A further limitation is that patients might have been conveyed to the geographically closest hospital instead of the most clinically relevant hospital. Due to data technicalities and legal restrictions in the variables allowed in the used registers, no data on distances from on-scene patient pickup to hospitals were available. This is likely to be a confounder when comparing triage to regional versus specialised centres and could skew the results on primary referral.

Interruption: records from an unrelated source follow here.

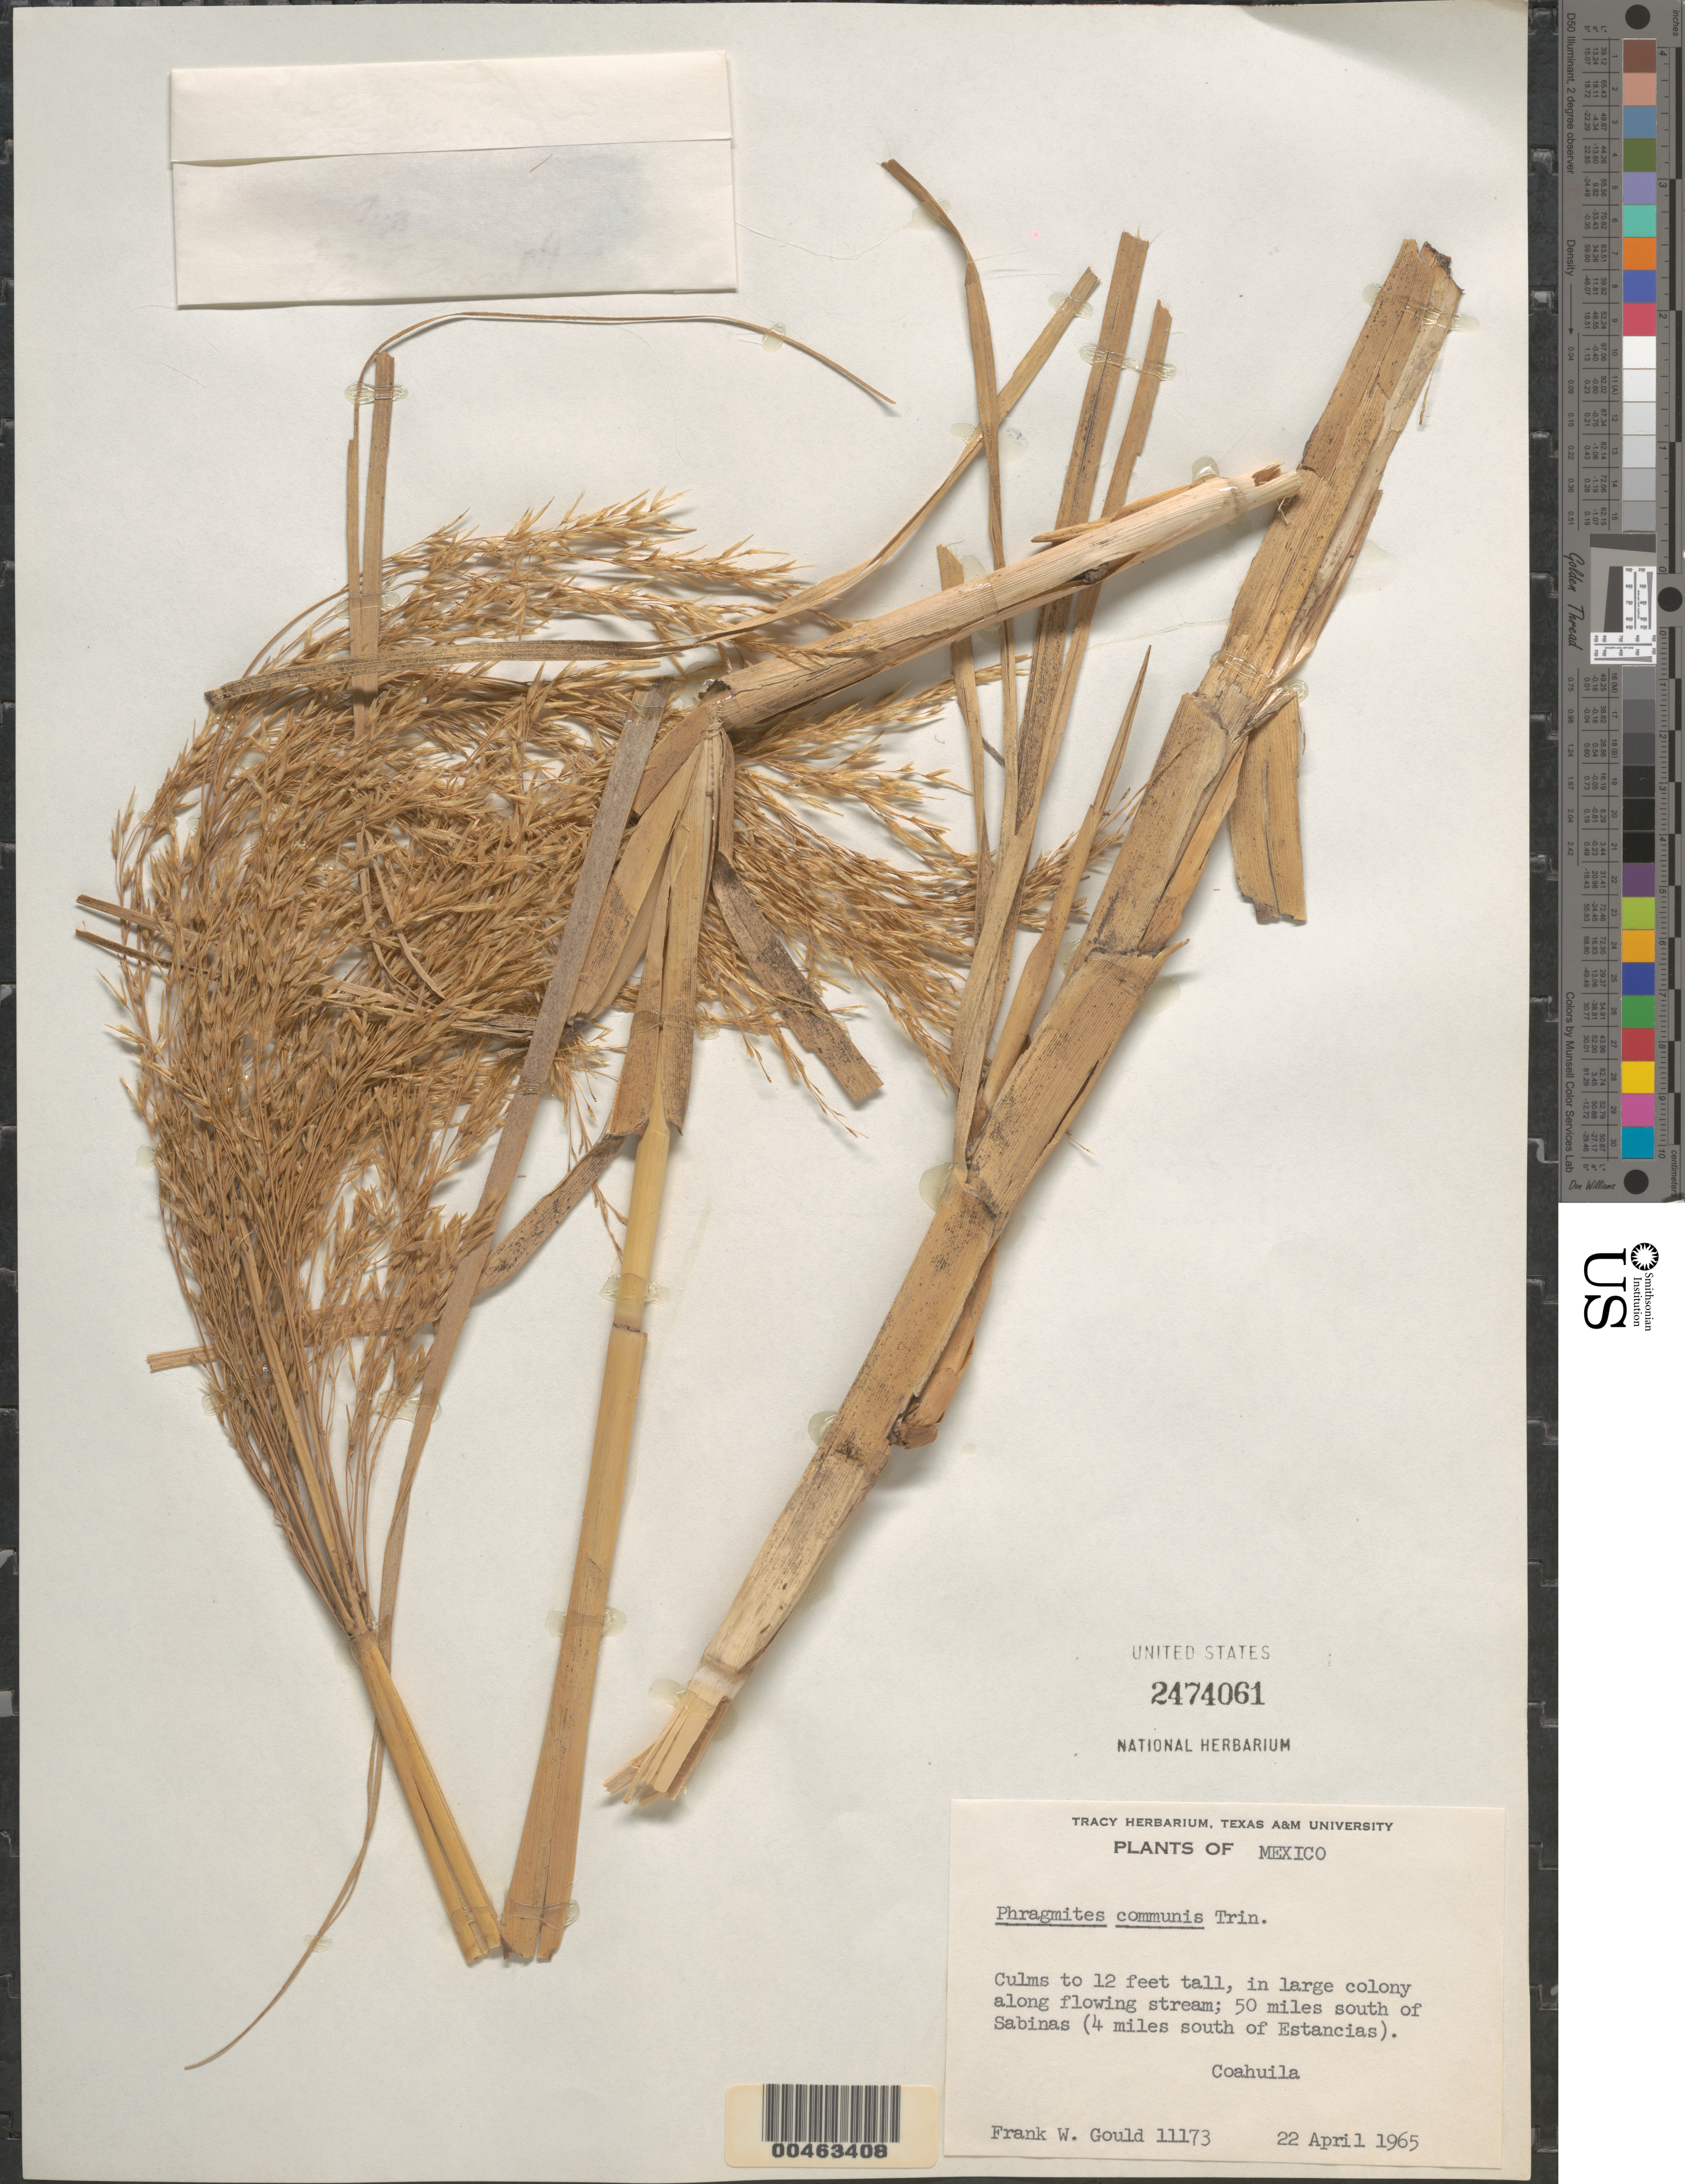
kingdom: Plantae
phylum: Tracheophyta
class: Liliopsida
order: Poales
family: Poaceae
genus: Phragmites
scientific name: Phragmites australis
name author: (Cav.) Trin. ex Steud.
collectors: F. W. Gould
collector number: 11173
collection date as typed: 22 Apr 1965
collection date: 1965-04-22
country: Mexico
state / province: Coahuila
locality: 50 mi S of Sabinas (4 mi S of Estancias)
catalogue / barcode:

A last limitation is that the external validity of the current study is limited to prehospital EMS systems operated under similar conditions to the Danish system with the same level of prehospital critical care.

Conclusion

More than half (65.0%) of Danish patients with TBI enter the health care system through contact with a GP/HCP. Patients with TBI entering the healthcare system through 112-calls are more likely to be triaged to the highest level of prehospital response and are more frequently primarily referred to the specialised centre than are patients triaged by GP/HCP. We found no difference in either the crude or the adjusted 30-day all-cause mortality between patients admitted to a regional hospital or specialised centre. The crude 1-year mortality was lower in patients primarily referred to the specialised centre, but the difference vanished when adjusted for age, sex, comorbidities, use of antiplatelet/ anticoagulant treatment and type of intracranial lesion. Considerable differences may exist in nondocumented baseline characteristics (i.e. GCS, blood pressure and injury severity) between the groups, resulting in highly limited conclusions about differences in mortality. Future research providing high-quality evidence with regard to the effect of primary referral is needed to ensure early neurosurgical interventions in patients with TBI.